Ten slotte kunnen wij bij het thema: “Moedige gelovigen gevraagd!” ook denken aan de Martelaren van Oeganda. Ik heb drie jaar geleden al hun verhaal verteld, maar het is zo indrukwekkend, dat het absoluut de moeite is het weer te horen.

Het was eind negentiende eeuw. In Oeganda stonden velen van de plaatstelijke bevolking open voor de verkondiging van de katholieke en anglicaanse missionarissen die daar waren komen evangeliseren. Maar Mwanga, de koning van een groot deel van het huidige Oeganda, was steeds negatiever en argwanender geworden ten opzichte van de Europeanen. Hij vreesde dat zij zijn land middels een invasie zouden proberen te koloniseren. Op 29 oktober 1885 liet hij de anglicaanse bisschop James Hannington en een aantal zendelingen, tesamen met honderden Oegandese bekeerlingen, uitmoorden. Hijzelf had een actief aandeel in de moordpartijen. Een van zijn voornaamse hofmedewerkers, Mukasa, die katholiek gedoopt was, begon koning Mwanga openlijk verwijten te maken over zoveel zinloos geweld. Dit was de aanleiding waarop de vorst had gewacht. Hij had in de afgelopen tijd een enorme hekel aan Musaka gekregen, omdat Musaka vanuit zijn christelijke achtergrond er alles aan deed om de jongens aan het hof die ook katholiek geworden waren, weg te houden van koning Mwanga die hen seksueel wilde misbruiken. Op 15 november 1885 liet koning Mwanga zijn hofmedewerker Musaka onthoofden. Juist enige dagen tevoren had Musaka Charles Lwanga  gedoopt. Charles Lwanga was zijn vertrouweling onder de pages. Al was hij slechts 25 jaar oud, hij bleek even moedig als zijn meester Musaka.
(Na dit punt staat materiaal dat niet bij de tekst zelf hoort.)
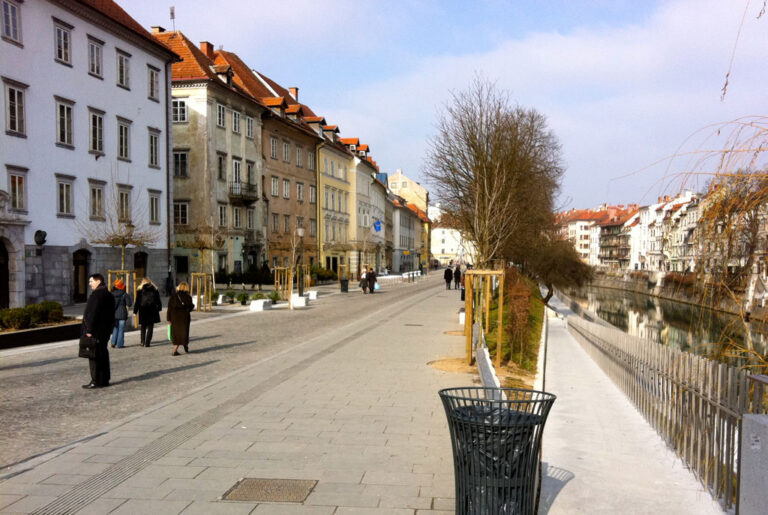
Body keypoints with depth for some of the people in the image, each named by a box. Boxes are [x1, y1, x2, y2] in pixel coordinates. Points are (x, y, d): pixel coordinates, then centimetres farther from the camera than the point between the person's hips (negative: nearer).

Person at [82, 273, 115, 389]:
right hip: (105, 331, 9)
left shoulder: (96, 295, -16)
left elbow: (93, 314, -21)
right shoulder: (109, 295, 14)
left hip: (95, 332, -9)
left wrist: (89, 330, -18)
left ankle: (96, 381, -2)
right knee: (103, 354, 14)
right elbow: (111, 315, 18)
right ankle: (104, 379, 19)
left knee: (95, 356, -4)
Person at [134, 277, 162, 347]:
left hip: (143, 311, 0)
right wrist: (159, 308, 19)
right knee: (150, 327, 3)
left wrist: (135, 311, 3)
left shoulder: (140, 290, 0)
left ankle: (143, 342, 12)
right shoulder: (154, 290, 5)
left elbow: (137, 302, 0)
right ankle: (147, 343, -3)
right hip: (152, 311, 0)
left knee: (143, 327, 15)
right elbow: (158, 301, 9)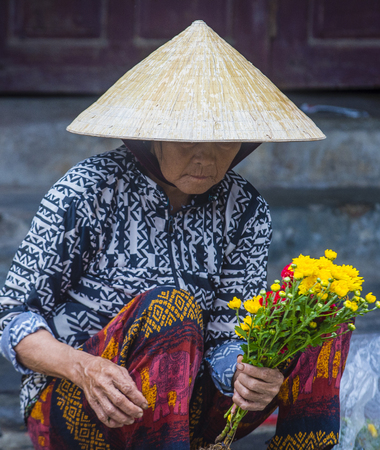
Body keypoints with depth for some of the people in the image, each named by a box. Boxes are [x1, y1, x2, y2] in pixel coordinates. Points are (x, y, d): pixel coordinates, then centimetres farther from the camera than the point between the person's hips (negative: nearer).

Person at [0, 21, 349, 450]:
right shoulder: (88, 192, -13)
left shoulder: (245, 211, 0)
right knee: (170, 308, -33)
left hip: (181, 410, 5)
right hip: (74, 412, -4)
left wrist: (246, 374, -29)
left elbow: (227, 334, -4)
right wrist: (84, 367, -30)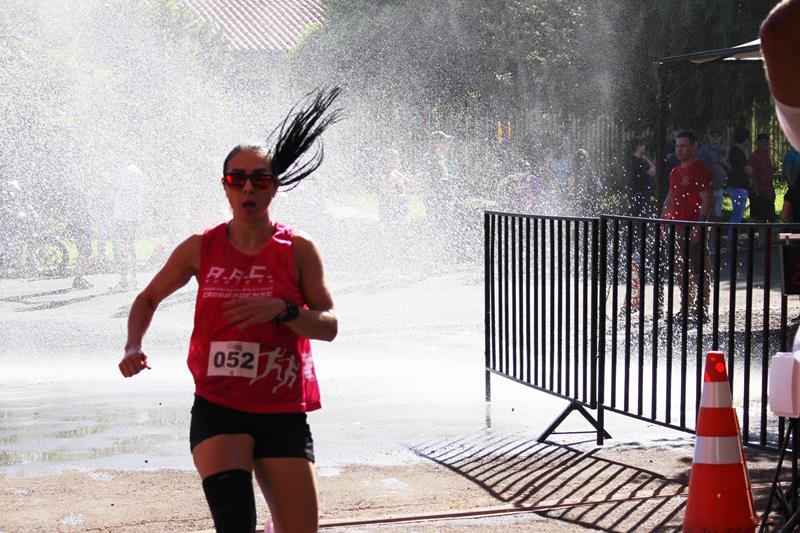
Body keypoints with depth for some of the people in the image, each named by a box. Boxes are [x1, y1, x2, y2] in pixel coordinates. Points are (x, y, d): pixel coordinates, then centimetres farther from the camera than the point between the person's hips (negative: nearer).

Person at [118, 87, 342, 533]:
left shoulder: (298, 251, -1)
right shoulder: (201, 249, 3)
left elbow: (329, 325, -5)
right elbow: (149, 298, 17)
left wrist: (281, 310, -22)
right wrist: (133, 347, 0)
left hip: (283, 413, 0)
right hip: (218, 408, 0)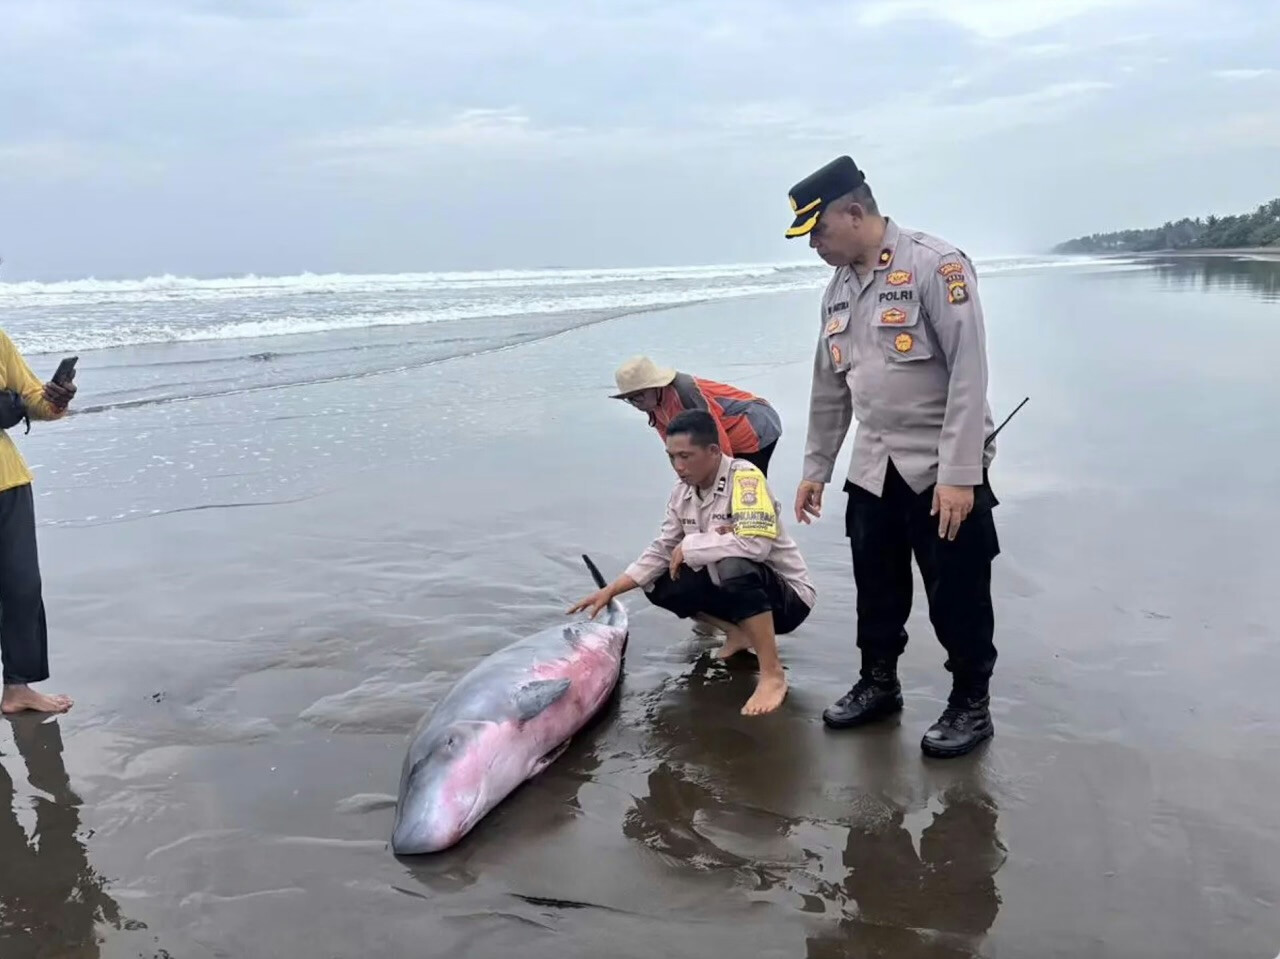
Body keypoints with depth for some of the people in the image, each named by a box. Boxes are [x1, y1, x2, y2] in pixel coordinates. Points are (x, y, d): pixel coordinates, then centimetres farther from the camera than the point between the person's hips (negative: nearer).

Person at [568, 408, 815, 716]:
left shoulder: (745, 477, -24)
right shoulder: (682, 492, -2)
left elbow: (754, 544, -37)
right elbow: (660, 552, 2)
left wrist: (690, 546, -25)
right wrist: (610, 591, -7)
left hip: (787, 594, -7)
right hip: (730, 587, 7)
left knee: (734, 567, -37)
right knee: (658, 585, -4)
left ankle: (772, 674, -22)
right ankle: (739, 633, 9)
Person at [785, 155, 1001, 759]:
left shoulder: (935, 266, -15)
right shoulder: (838, 289, 9)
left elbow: (969, 374, -19)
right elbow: (829, 387, 16)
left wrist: (959, 475, -22)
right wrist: (815, 469, 17)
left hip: (943, 471, -6)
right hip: (872, 469, 7)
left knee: (957, 595, 4)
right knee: (876, 588, 16)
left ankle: (971, 704, 22)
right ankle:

Koning Mwanga begon nu een ware christenjacht. Hij liet alle jongemannen die aan zijn hof werkten, voor zich aantreden. Met barse stem beval hij dat alle christenen onder hen uit de rij naar voren moesten treden. Onverschrokken gaven negen pages gehoor aan dat bevel. Op de vraag of zij wensten vast te houden aan hun christelijk geloof, antwoordden zij met  grote moed: “Tot in de dood!” Anderen werden bij hen gevoegd. Vervolgens werden ze op transport gesteld naar het vijftig kilometer verderop gelegen Namugongo. Onderweg werden ze al door hun bewakers getreiterd en mishandeld.

Maar dat was nog niets vergeleken bij de folteringen die hun nog te wachten stonden. In totaal zouden twee-en-twintig de marteldood vinden. Athanasius Bazzkuketta, twintig jaar oud, vroeg om als eerste te mogen worden gedood om zo voor te gaan in het martelaarschap. Hij werd op 26 of 27 mei 1886 onthoofd te Kampala. Charles Lwanga en enkele anderen werden enkele dagen later met droog riet ombonden en langzaam tot de dood verbrand boven een vuur. Pontianus Ngondwe, lid van de koninklijke lijfwacht, werd in elkaar geslagen en met een lans doorstoken. Hij was veertig jaar oud.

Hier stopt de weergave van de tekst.